# Der Duke ist tot - Es lebe der Duke...



## roadgecko (3. November 2009)

Scott Miller, einer der Gründer von 3D Realms sagte kürzlich: "Es werde eine große und überraschende Ankündigung geben". Ob diese Ankündigung etwas mit Duke Nukem zu tun hat bleibt allerdings ab zu warten.

Die Fanseite duke4.net will allerdings erfahren haben, das diese Ankündigung was mit dem Duke zu tun haben soll. Außerdem wünschte sich ein User von shacknews.com einen Duke Titel, in dem der Held zu seinem Ursprung zurück kehrt. Auf diesen Wunsch äußerte sich George Broussard (ebenfalls Gründer von 3D Realms) mit folgenden Worten: "Deine Wünsche werden erfüllt".

Jetzt heißt es warten, was 3D Realms bzw. Scott Miller ankündigen werden...

Duke Nukem Forever: Scott Miller sorgt für Spekulationen, Ankündigung in Sicht?


----------



## Xylezz (3. November 2009)

giev us teh Duke!

Es wäre natürlich toll wenn das passieren würde aber um ehrlich zu sein glaube ich das es nur ein Trick ist um den Mythos um den Duke nicht sterben zu lassen....


----------



## BopItXtremeII (3. November 2009)

━━━━━━━━━━━━━━━━━━━━

Aufgaben:
**A)** Geben Sie aus dem Forenthread zu Duke Nukem den Abschnitt wortgetreu wieder, der mit „Jetzt heißt es“ beginnt und mit „Ankündigung in Sicht?“ endet.
**B)** Mit welchen Worten reagierte George Broussard laut dem Forenthread zu Duke Nukem auf den Wunsch des Users von shacknews.com?
**C)** Übersetzen Sie folgenden Satz aus dem Forenthread zu Duke Nukem ins Englische: „Außerdem wünschte sich ein User von shacknews.com einen Duke Titel, in dem der Held zu seinem Ursprung zurück kehrt.“
Die Einträge werden für die Bearbeitung nicht benötigt.

━━━━━━━━━━━━━━━━━━━━

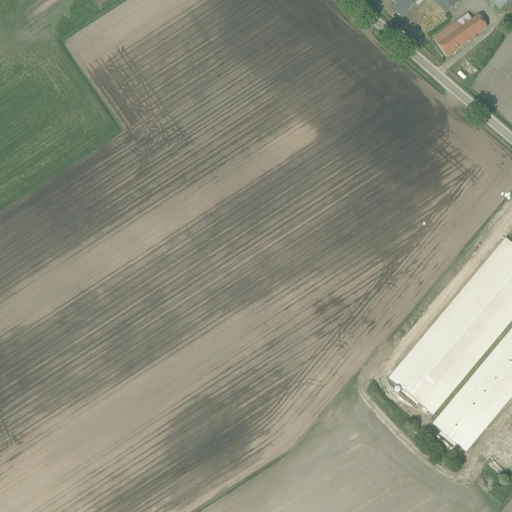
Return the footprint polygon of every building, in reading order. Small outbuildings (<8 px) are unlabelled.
[(390,0),(396,5),(392,9),(402,18),(409,11),(418,0),(390,0)] [(432,0),(446,14),(457,3),(454,0),(432,0)] [(489,0),(500,11),(511,0),(489,0)] [(446,58),(454,52),(487,29),(478,16),(471,21),(467,15),(433,39),(446,58)] [(511,321),(511,244),(506,239),(387,379),(401,391),(398,395),(415,409),(418,405),(432,417),(511,321)] [(511,328),(431,425),(466,453),(511,397),(511,328)]
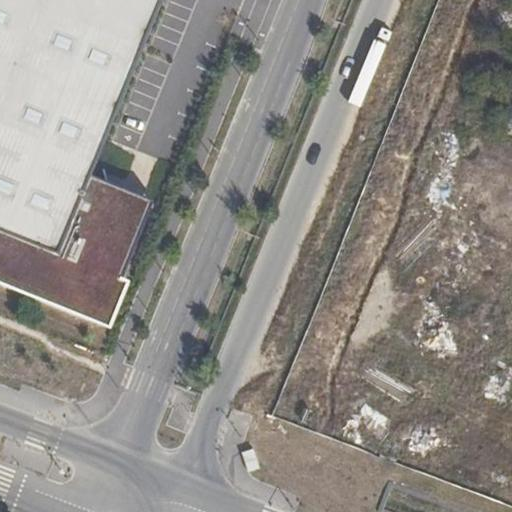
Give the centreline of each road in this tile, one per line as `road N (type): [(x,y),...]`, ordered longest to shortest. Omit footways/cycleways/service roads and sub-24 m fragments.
road 1 (unclassified): [(185,489),(379,0)]
road 2 (unclassified): [(302,0),(111,460)]
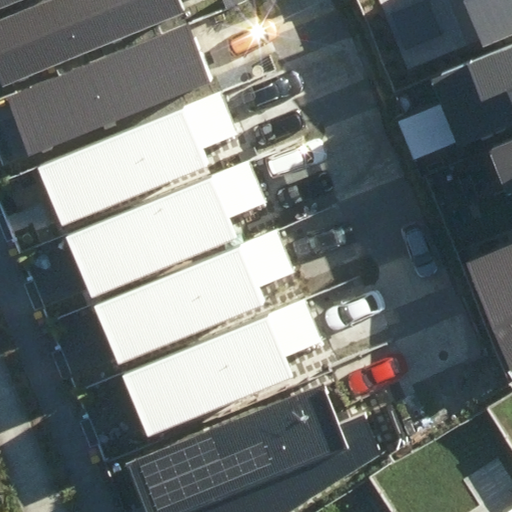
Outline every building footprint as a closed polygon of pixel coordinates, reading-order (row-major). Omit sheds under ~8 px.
[(186,0),(29,0),(0,12),(0,56),(7,74),(187,1),(186,0)] [(511,0),(477,0),(490,30),(511,21),(511,0)] [(196,10),(16,83),(38,138),(218,65),(196,10)] [(511,39),(445,68),(470,128),(511,110),(511,39)] [(224,79),(45,154),(70,212),(216,150),(209,132),(241,119),(224,79)] [(511,129),(500,134),(511,162),(511,129)] [(255,144),(77,219),(101,277),(248,216),(240,198),(272,184),(255,144)] [(280,210),(101,285),(126,343),(272,282),(265,264),(297,250),(280,210)] [(511,234),(474,250),(511,345),(511,234)] [(309,281),(130,356),(155,414),(301,353),(294,335),(326,321),(309,281)] [(330,373),(134,454),(157,511),(180,501),(184,511),(273,511),(382,439),(364,400),(346,411),(330,373)] [(511,511),(511,499),(491,511),(511,511)]
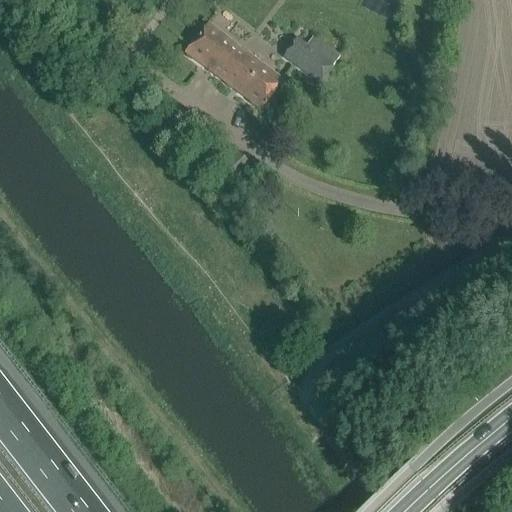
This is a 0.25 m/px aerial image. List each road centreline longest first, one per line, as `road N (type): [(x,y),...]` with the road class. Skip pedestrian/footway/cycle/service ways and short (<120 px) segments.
road 1 (track): [(306,387),(284,373),(0,29)]
road 2 (unclassified): [(396,511),(312,404),(308,370),(334,344),(511,239)]
road 3 (residential): [(511,220),(346,198),(285,176),(233,140)]
road 4 (secondary): [(405,511),(511,416)]
road 5 (motorway): [(85,511),(0,400)]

━━━━━━━━━━━━━━━━━━━━

Ergebnisse:
**A)**
Jetzt heißt es warten, was 3D Realms bzw. Scott Miller ankündigen werden...

Duke Nukem Forever: Scott Miller sorgt für Spekulationen, Ankündigung in Sicht?

**B)** „Deine Wünsche werden erfüllt“

**C)** In addition, a user on shacknews.com wished for a Duke title in which the hero returns to his origins.